| Document extract |
Re: [PATCH v5] blk-throtl: Introduce sync and async queues for blk-throtl

Tejun Heo <tj@xxxxxxxxxx> · Wed, 11 Jan 2023 07:05:25 -1000

On Thu, Jan 12, 2023 at 12:20:30AM +0800, Jinke Han wrote:
> From: Jinke Han <hanjinke.666@xxxxxxxxxxxxx>
> 
> Now we don't distinguish sync write ios from normal buffer write ios
> in blk-throtl. A bio with REQ_SYNC tagged always mean it will be wait
> until write completion soon after it submit. So it's reasonable for sync
> io to complete as soon as possible.
> 
> In our test, fio writes a 100g file in sequential 4k blocksize in
> a container with low bps limit configured (wbps=10M). More than 1200
> ios were throttled in blk-throtl queue and the avarage throtle time
> of each io is 140s. At the same time, the operation of saving a small
> file by vim will be blocked amolst 140s. As a fsync will be send by vim,
> the sync ios of fsync will be blocked by a huge amount of buffer write
> ios ahead. This is also a priority inversion problem within one cgroup.
> In the database scene, things got really bad with blk-throtle enabled
> as fsync is called very often.
> 
> This patch splits bio queue into sync and async queues for blk-throtl
> and gives a huge priority to sync write ios. Sync queue only make sense
> for write ios as we treat all read io as sync io. I think it's a nice
> respond to the semantics of REQ_SYNC. Bios with REQ_META and REQ_PRIO
> gains the same priority as they are important to fs. This may avoid
> some potential priority inversion problems.
> 
> With this patch, do the same test above, the duration of the fsync sent
> by vim drops to several hundreds of milliseconds.
> 
> Signed-off-by: Jinke Han <hanjinke.666@xxxxxxxxxxxxx>
> Signed-off-by: Xin Yin <yinxin.x@xxxxxxxxxxxxx>

Acked-by: Tejun Heo <tj@xxxxxxxxxx>

with some nits below:

> +/**
> + * throtl_qnode_bio_peek - peek a bio from a qn
> + * @qn: the qnode to peek from
> + *
> + * For read, always peek bio from the SYNC queue.
> + *
> + * For write, we always peek bio from next_to_disp. If it's NULL, a bio
                    ^
                    first 

> + * will be popped from SYNC or ASYNC queue to fill it. The next_to_disp
> + * is used to make sure that the peeked bio and the next popped bio are
                                   ^
                                   previously

> + * always the same even in case that the spinlock of queue was released
> + * and re-holded.

| Recorded information |
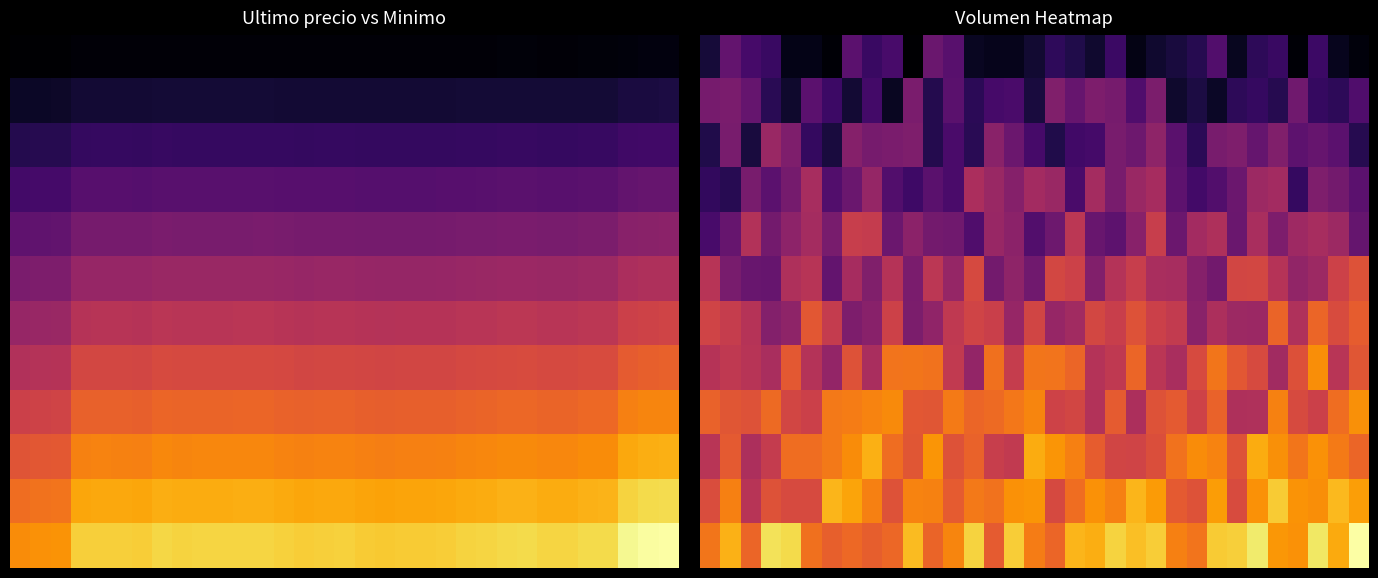

Which has a higher value, 22 or 20?

20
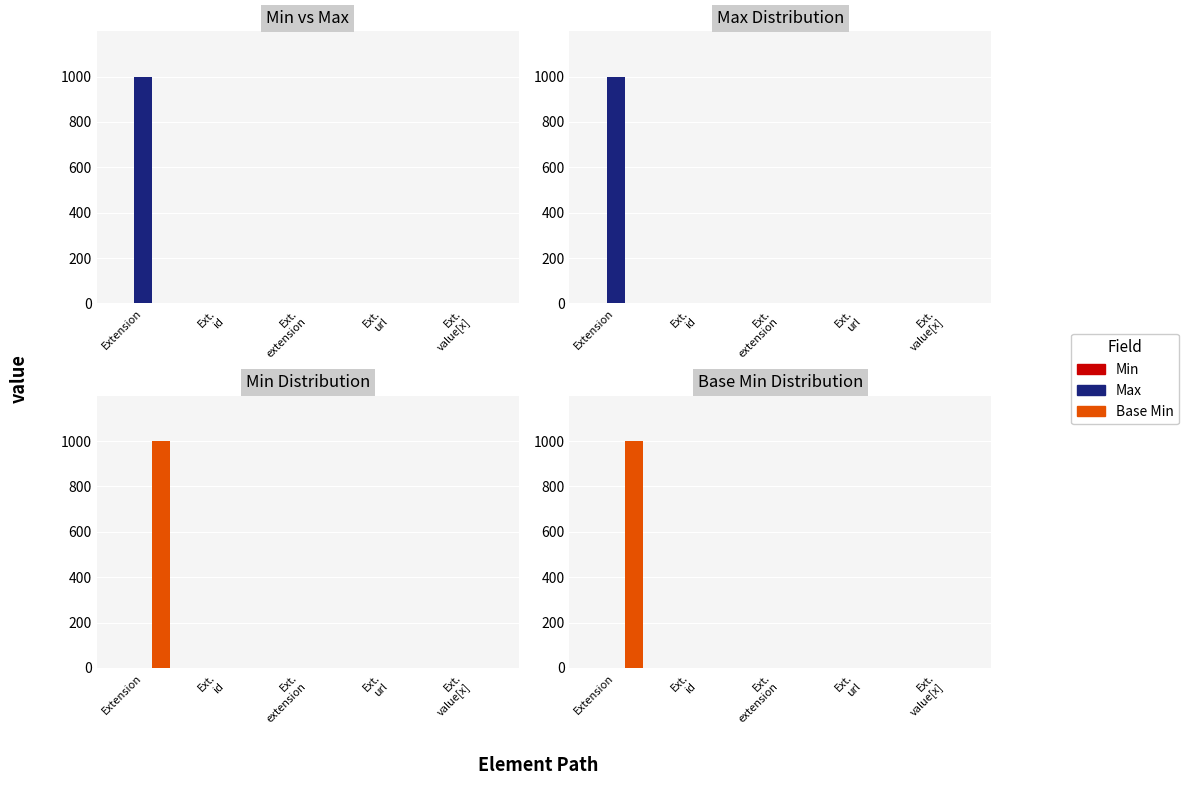

How many bars are there in each group?

3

| Exercise details |
Check each statement against the blk-throtl patch review. Answer yes or no and quote the words of the review that decide it: (a) the test container had a write bandwidth limit of wbps=10M; (b) for read, a bio is peeked from the ASYNC queue; (c) with the patch applied, the fsync sent by vim takes several hundred milliseconds.

| Reply |
(a) Yes: "with low bps limit configured (wbps=10M)".
(b) No: "For read, always peek bio from the SYNC queue."
(c) Yes: "drops to several hundreds of milliseconds".